• [Extract to read]:
__________________________________________________

Rolling Stone ranked the song as the 14th best Smiths song, while NME named it the band's 16th best. Consequence ranked the song as the band's 28th best, calling it "a testament to The Smiths' power in 1987". Guitar named the song as the band's 20th greatest guitar moment.

==Track listing==
All tracks written by Morrissey and Johnny Marr.

12-inch and CD single (Germany, red cover)
| No. | Title | Length |
|---|---|---|
| 1. | "Stop Me If You Think You've Heard This One Before" | 3:33 |
| 2. | "Work Is a Four-Letter Word" | 2:47 |
| 3. | "Girlfriend in a Coma" | 2:02 |
| 4. | "I Keep Mine Hidden" | 1:57 |

12-inch (Netherlands, grey cover and Australia, orange cover)
| No. | Title | Length |
|---|---|---|
| 1. | "Stop Me If You Think You've Heard This One Before" | 3:33 |
| 2. | "Pretty Girls Make Graves" (early cello version) | 3:35 |
| 3. | "Some Girls Are Bigger Than Others" (live) | 5:03 |

7-inch (Germany, red cover)
| No. | Title | Length |
|---|---|---|
| 1. | "Stop Me If You Think You've Heard This One Before" | 3:33 |
| 2. | "Girlfriend in a Coma" | 2:02 |

7-inch (Netherlands, grey cover and Australia, orange cover)
| No. | Title | Length |
|---|---|---|
| 1. | "Stop Me If You Think You've Heard This One Before" | 3:33 |
| 2. | "Pretty Girls Make Graves" (early cello version) | 3:35 |

7-inch (North America, blue cover)
| No. | Title | Length |
|---|---|---|
| 1. | "Stop Me If You Think You've Heard This One Before" | 3:33 |
| 2. | "I Keep Mine Hidden" | 1:57 |

==Charts==

| Chart (1987–1988) | Peak position |
|---|---|
| New Zealand (Recorded Music NZ) | 31 |
| Australia (ARIA) | 91 |

==Mark Ronson version ==

===Background and release===
In 2007, the song was recorded as "Stop Me" with additional lyrics from the song "You Keep Me Hangin' On" by the Supremes by British musician, DJ and producer Mark Ronson featuring Australian singer-songwriter and frequent collaborator Daniel Merriweather on vocals. Merriweather admitted in an interview with The Guardian that he was not very familiar with the original before he recorded Mark Ronson's revised version. He explained: "Mark said, 'I want you to sing on this – it's my favourite Smiths song,' so I listened to it. I'd heard it once before, but I was never a Smiths fan. But I thought it was beautiful." The song was later released as a single on 2 April 2007 on Columbia Records under the shortened title "Stop Me", and it was included on Ronson's studio album of cover versions Version. The single reached number two on the UK Singles Chart.

The music video, released at the same time as the song, was directed by Scott Lyon and features a man who finds a pair of trainers that control him and force him to run along the motorway near the Blackwall Tunnel. This version was released in the United Kingdom. The international version, directed by Matt Lenski, showed people crying animated tears.

__________________________________________________

• [Input data]:
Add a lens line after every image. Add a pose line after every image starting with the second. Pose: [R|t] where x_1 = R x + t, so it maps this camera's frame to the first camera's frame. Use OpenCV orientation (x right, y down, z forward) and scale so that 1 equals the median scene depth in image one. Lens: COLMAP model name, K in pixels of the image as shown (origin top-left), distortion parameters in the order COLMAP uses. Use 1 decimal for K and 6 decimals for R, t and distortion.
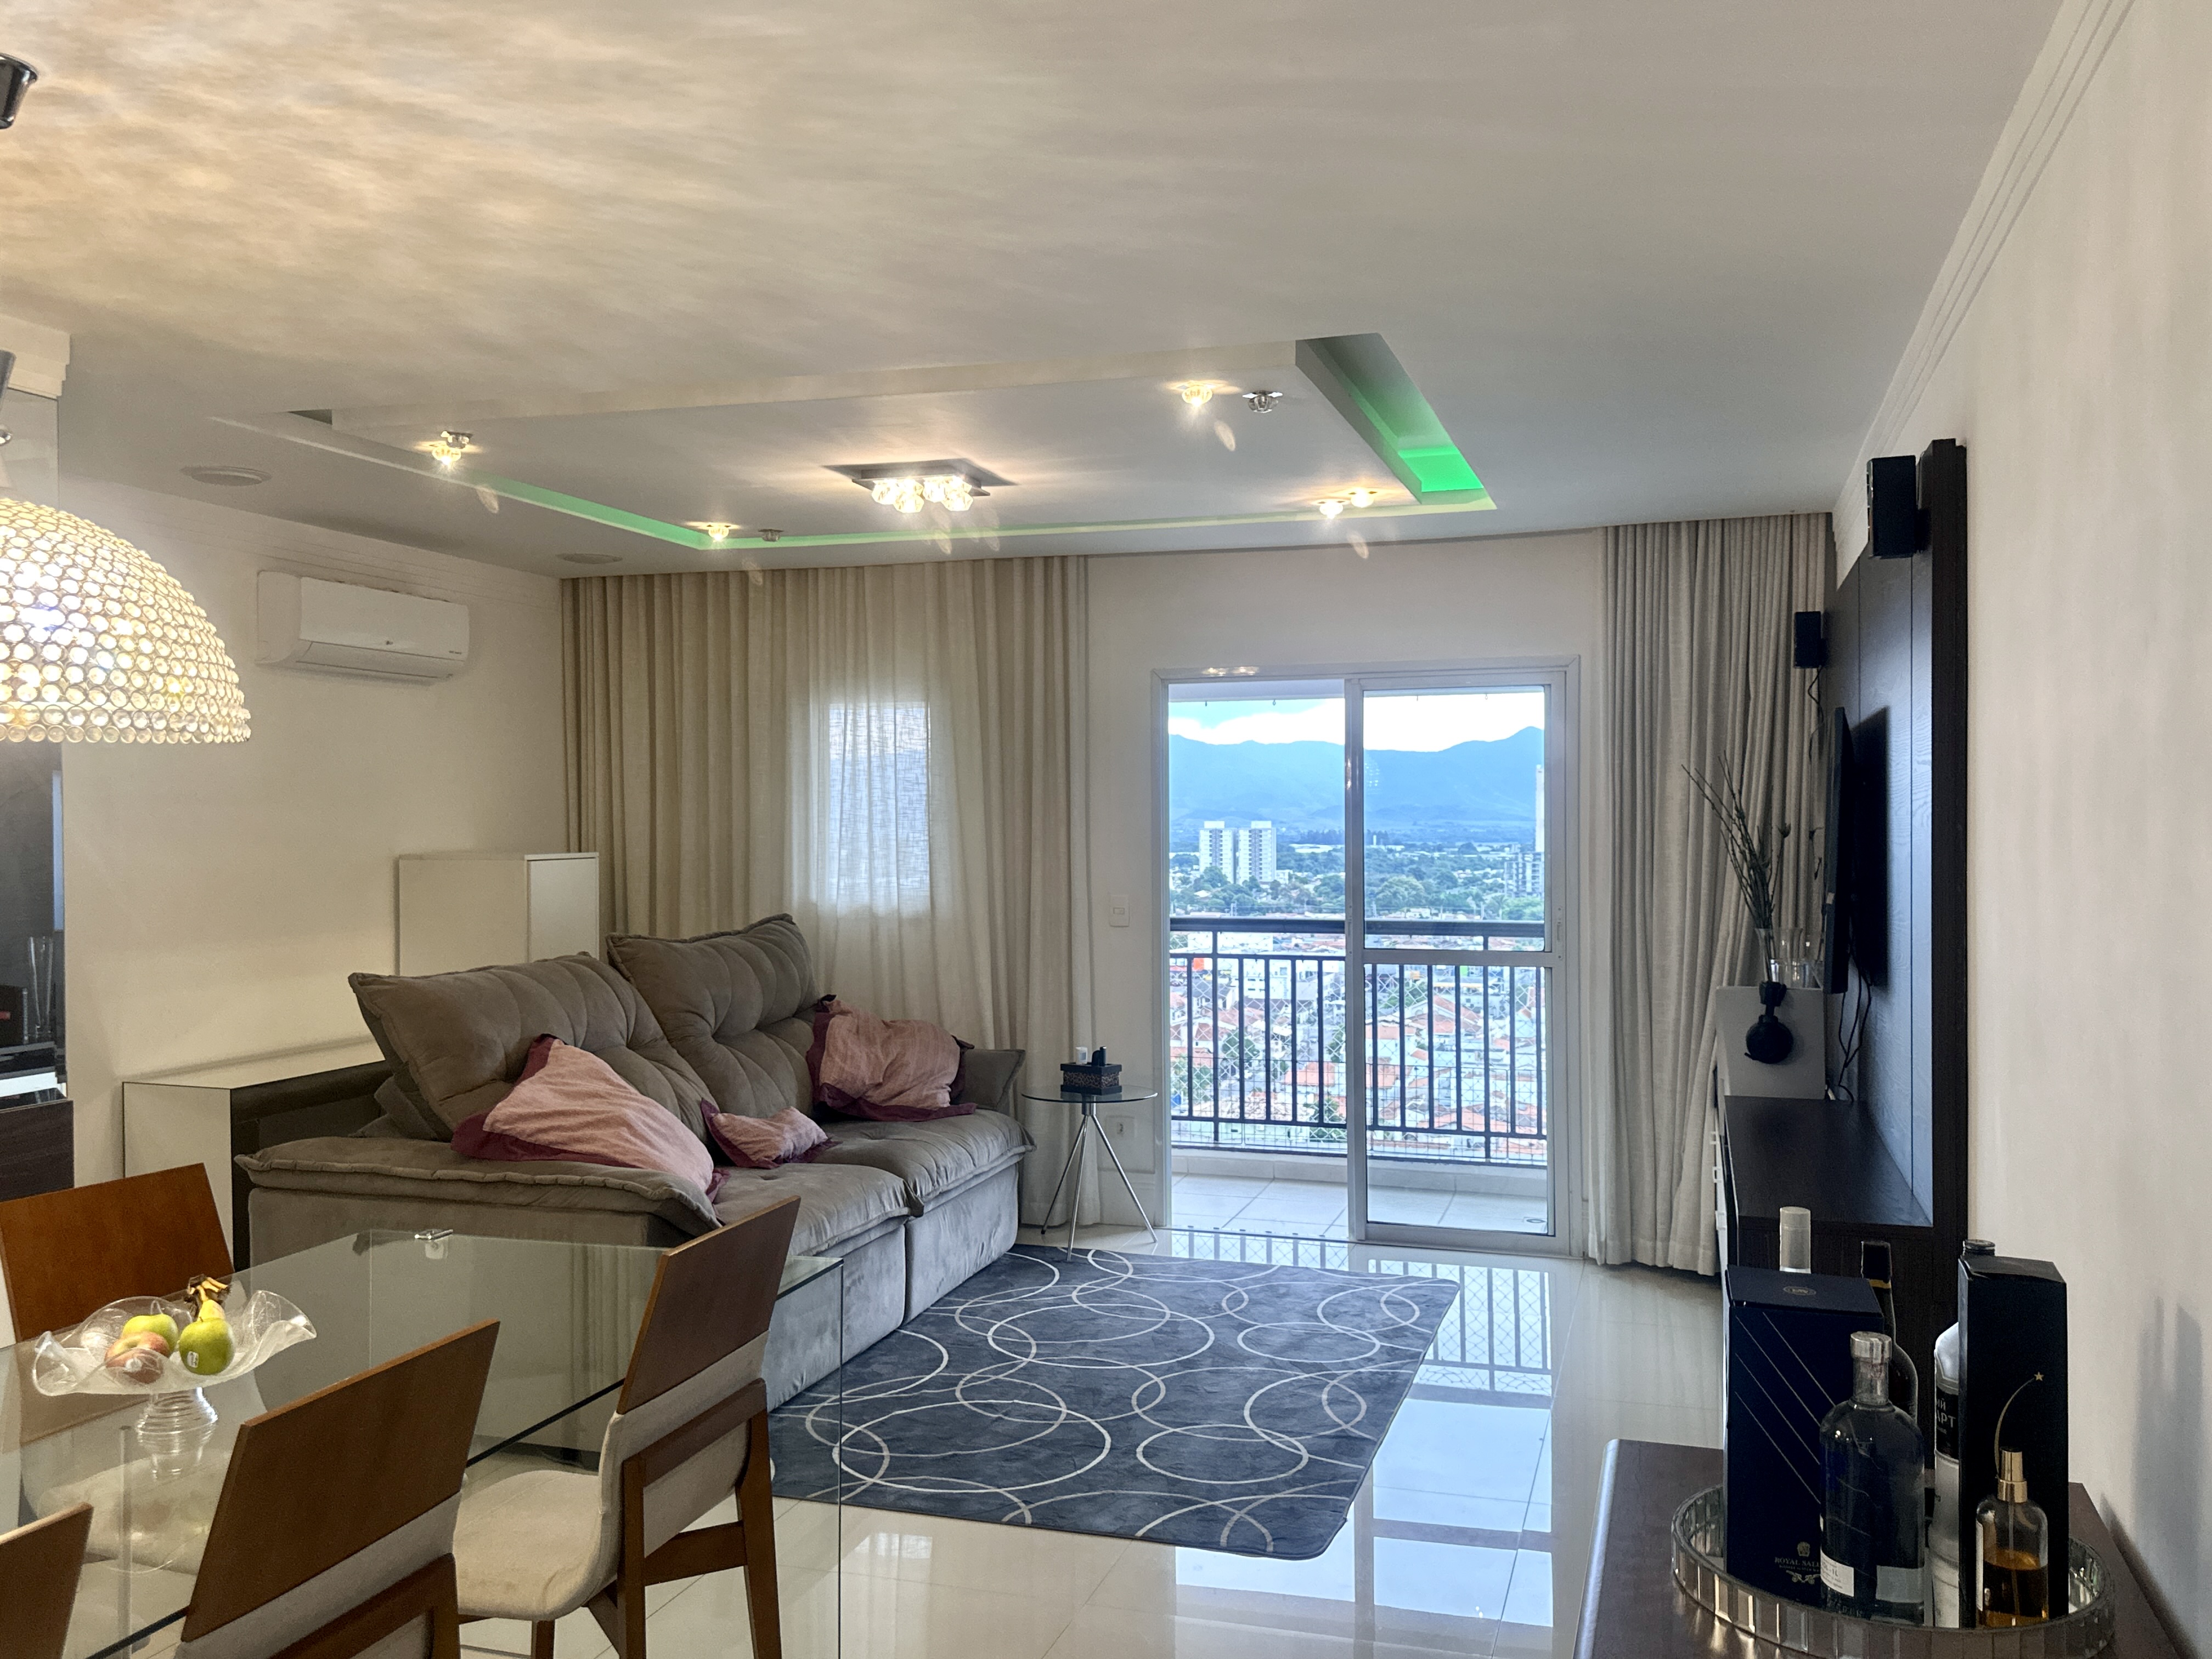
lens RADIAL K [[1820.2, 0, 1115.0], [0, 1820.2, 826.9], [0, 0, 1]] dist [0.076492, -0.104462]
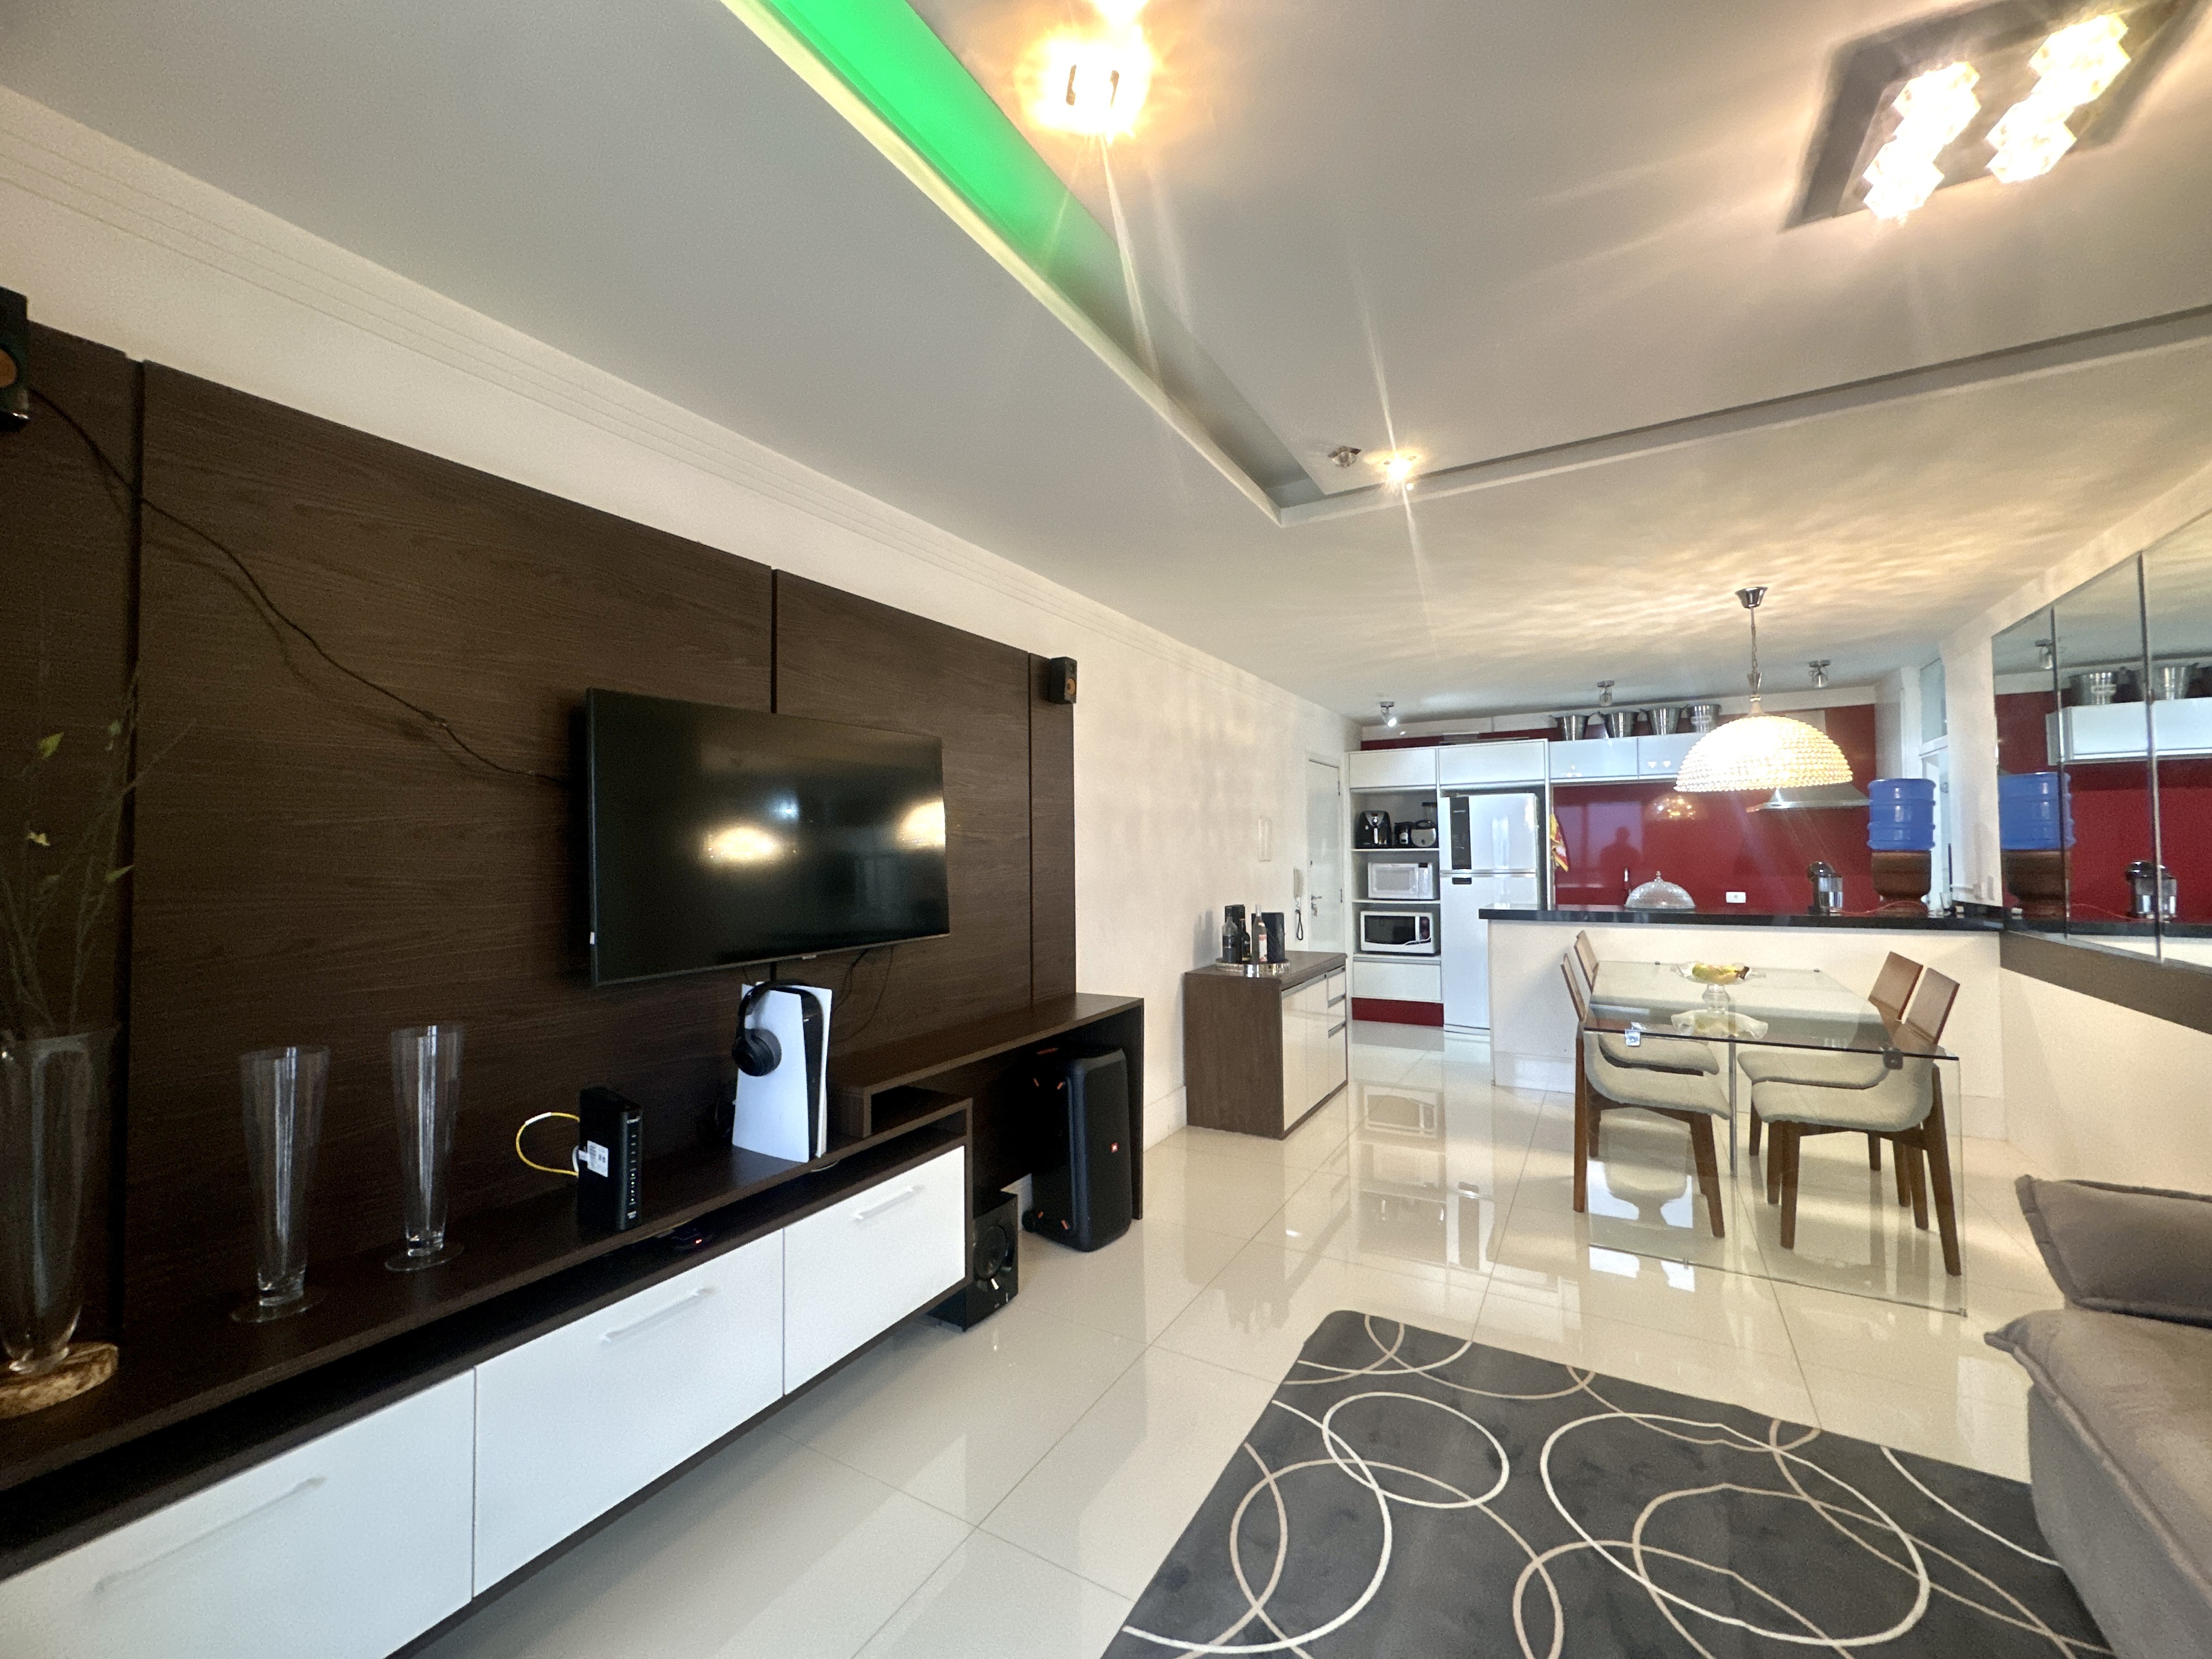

__________________________________________________

• [Problem set]:
(1) Reproduce the passage on the Smiths song from "Rolling Stone ranked" up to and including "and Johnny Marr.", replacing "NME" with "Melody Maker".
(2) Carry the passage on the Smiths song further, starting after its last sentence.
These lines have nothing to do with the passage on the Smiths song.

• [Answers to this exercise]:
(1)
Rolling Stone ranked the song as the 14th best Smiths song, while Melody Maker named it the band's 16th best. Consequence ranked the song as the band's 28th best, calling it "a testament to The Smiths' power in 1987". Guitar named the song as the band's 20th greatest guitar moment.

==Track listing==
All tracks written by Morrissey and Johnny Marr.

(2)
The song featured prominently in the opening scenes of the premiere of the second half of Nip/Tucks fifth season. The song also featured on the 2013 showreel for Seattle-based b-boy crew, Art of Movement, uploaded by Korean-American singer and member of the crew, Jay Park.

===Critical reception===
"Stop Me" gained considerable praise and reference, as well as controversy from loyal Smiths fans despite its chart success being the highest UK chart position for a Smiths song. The music review site ThisisfakeDIY gave the single a 5-star rating, citing that its popularity stemmed from its abstraction from a typical Smiths song, resembling a "sweeping, orchestral pop song with horns to boot … soulful, evocative vocals ... a stirring mix". This song was number 80 on Rolling Stones list of the 100 Best Songs of 2007. The cover received a mixed review from musicOMH reviewer Jenny Cole, who remarked that the notion of "discoing up a Smiths track" was a "travesty", and queried that "Morrissey would no doubt hate the idea of someone who has previously worked with Christina Aguilera and Robbie Williams" re-composing his songs. However, the reviewer remarked that despite its composition "in a mad way it works … Electronic, cheery and danceable, it's really not half bad" but that the addition of the Supremes to the song was "just mad".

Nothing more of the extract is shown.